Através da janela, observa os que passam. Todos têm “pinta” de portugueses. Uns para cá, outros para lá, todos parecem preocupados com alguma coisa que não consegue ler nos seus rostos, mas cujas expressões a fazem concluir que deve ser sério. Pergunta-se se terá valido a pena esta viagem. Para que serviu ter abandonado a aldeia, se se veio encontrar noutra semelhante à que deixou eclipsada? ‘Tá bem! Tinha aprendido a falar inglês. Pelo menos, já sabia dizer a sua idade nessa língua que forma as frases ao contrário. É engraçado: quando observamos um árabe escrever, achamos estranho o facto de o fazer da direita para a esquerda. No entanto, ninguém contesta o facto do inglês fazer o mesmo com as estruturas gramaticais das suas frases. Esqueceu-se se queria um café preto com açúcar ou se queria um preto com açúcar café. Também pouco importa. Agora é “cool” falar inglês...

Glória preparava-se para participar numa conferência para jovens luso-canadianos. Tinha sido convidada pelo grupo organizador para partilhar a sua experiência de adaptação ao Canadá. Como se a sua história interessasse a alguém ou fosse capaz de ajudar a aproximar os jovens da sua origem portuguesa! O problema não estava na aproximação. O obstáculo encontrava-se nas barreiras criadas pelos habitantes da aldeia eclipsada por arranha-céus que persistiam em querer impor aos mais jovens a visão da sua própria juventude. “Participem nos ranchos e nos bailinhos, nas procissões e bandas de música. Hoje, é o dia dos teus anos: vou dedicar-te o Teixeirinha com “Parabéns” pelos teus sweet 16”. Estas manifestações de portuguesísmo provocavam em Glória uma enorme vontade de rir.
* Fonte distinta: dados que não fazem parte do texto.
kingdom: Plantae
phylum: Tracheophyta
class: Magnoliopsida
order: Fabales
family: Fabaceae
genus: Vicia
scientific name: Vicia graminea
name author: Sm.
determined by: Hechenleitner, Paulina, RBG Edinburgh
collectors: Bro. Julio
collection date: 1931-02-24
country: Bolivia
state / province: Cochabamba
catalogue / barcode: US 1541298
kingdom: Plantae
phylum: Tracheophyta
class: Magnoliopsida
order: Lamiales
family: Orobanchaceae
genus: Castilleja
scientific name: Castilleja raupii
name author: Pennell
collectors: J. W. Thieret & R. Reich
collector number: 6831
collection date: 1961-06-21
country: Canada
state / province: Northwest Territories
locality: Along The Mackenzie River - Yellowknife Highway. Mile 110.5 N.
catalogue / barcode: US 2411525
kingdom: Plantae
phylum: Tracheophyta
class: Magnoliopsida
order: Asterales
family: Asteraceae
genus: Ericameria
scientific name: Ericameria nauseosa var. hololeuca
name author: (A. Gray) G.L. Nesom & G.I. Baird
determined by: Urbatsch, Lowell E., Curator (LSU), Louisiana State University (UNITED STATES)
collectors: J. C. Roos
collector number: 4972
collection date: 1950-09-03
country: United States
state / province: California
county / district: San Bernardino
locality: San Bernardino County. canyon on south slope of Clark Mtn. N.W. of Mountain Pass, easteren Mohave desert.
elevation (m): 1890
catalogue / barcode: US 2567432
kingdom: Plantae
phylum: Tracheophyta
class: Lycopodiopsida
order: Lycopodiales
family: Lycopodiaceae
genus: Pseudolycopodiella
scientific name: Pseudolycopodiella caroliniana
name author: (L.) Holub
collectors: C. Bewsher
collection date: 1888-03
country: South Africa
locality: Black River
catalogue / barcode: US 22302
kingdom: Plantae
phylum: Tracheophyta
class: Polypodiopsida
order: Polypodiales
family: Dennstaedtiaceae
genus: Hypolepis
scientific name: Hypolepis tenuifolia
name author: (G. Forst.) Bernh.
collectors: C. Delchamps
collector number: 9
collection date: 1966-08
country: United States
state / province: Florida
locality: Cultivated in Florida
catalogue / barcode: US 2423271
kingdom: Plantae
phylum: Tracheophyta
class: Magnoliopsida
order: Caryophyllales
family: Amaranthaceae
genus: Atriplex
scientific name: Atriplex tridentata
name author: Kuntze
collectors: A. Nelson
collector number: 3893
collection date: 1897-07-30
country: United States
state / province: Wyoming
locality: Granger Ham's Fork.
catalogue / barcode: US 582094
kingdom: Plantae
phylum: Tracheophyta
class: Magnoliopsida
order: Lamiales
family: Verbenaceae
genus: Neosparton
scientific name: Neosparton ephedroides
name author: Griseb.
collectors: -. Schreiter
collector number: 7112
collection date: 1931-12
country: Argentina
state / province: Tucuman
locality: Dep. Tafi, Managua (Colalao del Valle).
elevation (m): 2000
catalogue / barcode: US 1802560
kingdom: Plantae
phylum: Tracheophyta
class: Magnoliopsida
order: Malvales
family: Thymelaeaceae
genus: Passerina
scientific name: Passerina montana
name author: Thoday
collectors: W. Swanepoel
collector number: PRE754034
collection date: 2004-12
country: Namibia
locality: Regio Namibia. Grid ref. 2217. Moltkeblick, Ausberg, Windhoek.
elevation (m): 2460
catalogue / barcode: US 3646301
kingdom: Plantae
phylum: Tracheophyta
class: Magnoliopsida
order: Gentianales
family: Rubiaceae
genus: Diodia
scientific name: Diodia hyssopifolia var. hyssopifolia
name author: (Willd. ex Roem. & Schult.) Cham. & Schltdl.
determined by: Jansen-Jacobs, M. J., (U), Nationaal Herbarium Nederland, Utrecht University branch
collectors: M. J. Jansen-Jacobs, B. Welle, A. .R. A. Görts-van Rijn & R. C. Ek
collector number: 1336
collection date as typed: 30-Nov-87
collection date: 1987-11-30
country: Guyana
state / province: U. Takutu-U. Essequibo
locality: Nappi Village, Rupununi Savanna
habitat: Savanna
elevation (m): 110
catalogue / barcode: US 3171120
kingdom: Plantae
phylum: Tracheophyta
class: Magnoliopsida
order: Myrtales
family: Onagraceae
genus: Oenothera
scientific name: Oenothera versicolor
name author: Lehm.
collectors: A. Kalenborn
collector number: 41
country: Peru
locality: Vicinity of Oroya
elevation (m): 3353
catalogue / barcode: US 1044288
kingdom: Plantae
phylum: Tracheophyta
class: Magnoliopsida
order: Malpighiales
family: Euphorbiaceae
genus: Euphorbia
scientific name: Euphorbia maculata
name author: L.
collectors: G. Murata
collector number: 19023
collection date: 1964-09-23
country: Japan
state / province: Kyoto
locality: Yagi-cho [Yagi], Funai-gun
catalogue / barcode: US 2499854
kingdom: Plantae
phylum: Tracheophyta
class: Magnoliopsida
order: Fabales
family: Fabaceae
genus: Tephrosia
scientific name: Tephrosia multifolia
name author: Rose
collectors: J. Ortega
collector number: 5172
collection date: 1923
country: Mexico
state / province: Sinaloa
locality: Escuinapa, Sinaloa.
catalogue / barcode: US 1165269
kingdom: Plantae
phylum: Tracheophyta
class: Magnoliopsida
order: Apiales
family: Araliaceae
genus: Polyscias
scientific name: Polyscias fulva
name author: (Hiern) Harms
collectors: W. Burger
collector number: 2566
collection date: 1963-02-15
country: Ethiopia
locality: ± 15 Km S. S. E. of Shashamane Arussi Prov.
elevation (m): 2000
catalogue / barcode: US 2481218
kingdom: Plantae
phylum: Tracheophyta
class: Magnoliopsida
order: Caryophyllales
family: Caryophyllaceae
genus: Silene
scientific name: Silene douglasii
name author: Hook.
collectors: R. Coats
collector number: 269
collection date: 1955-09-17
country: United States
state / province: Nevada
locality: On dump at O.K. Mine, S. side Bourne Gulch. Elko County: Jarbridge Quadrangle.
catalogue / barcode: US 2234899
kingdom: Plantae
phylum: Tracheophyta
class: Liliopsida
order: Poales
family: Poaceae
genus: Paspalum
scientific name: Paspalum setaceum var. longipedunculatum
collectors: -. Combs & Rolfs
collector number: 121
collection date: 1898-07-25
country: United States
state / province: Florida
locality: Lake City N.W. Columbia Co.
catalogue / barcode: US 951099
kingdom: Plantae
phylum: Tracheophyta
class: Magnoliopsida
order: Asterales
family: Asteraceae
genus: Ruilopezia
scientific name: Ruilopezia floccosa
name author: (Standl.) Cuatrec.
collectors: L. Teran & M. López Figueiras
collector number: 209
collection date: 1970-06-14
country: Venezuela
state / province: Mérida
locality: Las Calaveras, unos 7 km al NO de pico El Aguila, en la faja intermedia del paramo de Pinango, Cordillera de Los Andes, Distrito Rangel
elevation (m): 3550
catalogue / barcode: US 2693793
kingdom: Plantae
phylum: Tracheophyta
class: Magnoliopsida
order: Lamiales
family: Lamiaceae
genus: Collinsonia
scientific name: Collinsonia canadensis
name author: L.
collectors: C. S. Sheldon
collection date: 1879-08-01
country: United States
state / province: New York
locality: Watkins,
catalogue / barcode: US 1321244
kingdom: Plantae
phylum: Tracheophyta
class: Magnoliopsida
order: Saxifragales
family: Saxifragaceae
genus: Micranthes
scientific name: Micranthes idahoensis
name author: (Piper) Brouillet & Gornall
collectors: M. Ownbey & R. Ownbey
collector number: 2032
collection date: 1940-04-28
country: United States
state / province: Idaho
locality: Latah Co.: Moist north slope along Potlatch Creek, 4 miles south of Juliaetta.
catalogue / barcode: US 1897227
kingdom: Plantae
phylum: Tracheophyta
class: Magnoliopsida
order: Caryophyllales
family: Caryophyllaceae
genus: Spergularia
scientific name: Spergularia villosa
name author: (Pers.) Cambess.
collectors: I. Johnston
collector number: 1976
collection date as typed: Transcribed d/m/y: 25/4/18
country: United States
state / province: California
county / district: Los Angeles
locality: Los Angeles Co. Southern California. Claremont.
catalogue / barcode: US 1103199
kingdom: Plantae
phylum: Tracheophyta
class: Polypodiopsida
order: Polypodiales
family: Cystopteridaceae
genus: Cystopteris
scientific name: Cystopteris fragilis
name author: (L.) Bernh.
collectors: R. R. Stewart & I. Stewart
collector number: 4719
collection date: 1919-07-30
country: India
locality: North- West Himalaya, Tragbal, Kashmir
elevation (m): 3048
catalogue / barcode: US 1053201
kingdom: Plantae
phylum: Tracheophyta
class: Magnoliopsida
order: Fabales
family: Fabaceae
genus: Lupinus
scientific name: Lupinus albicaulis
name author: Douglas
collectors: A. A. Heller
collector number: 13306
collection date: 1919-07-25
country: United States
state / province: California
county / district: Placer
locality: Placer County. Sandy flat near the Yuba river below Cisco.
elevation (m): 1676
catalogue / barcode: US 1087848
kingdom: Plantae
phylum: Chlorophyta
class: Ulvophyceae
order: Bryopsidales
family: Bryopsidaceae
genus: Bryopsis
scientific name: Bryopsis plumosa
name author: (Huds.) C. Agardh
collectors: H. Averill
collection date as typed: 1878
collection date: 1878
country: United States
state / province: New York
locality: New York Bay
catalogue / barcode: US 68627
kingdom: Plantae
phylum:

Devem ser duas horas... impossível de saber exactamente porque não há relógios, essas máquinas cuja função – alguém se lembrou de dizer – é de indicar o tempo. Glória encontra-se na plataforma, olhando o horizonte. Baixa os olhos da alma com vergonha por ter dedicado tanto tempo às amarguras. “Qual de nós irá ao encontro um do outro?” – pensou. Talvez haja necessidade de construir um túnel com algumas passagens torturosas. O hábito.
Desta vez, a aldeia existe de verdade. A aldeia é um círculo onde ela é o núcleo. Não há paisagens para o comboio que parte... ou que chega. A aldeia revela, enfim, os seus campos, as suas casas, sem ilusões nem desilusões. Glória sabe que viverá sempre entre estes dois mundos paralelos.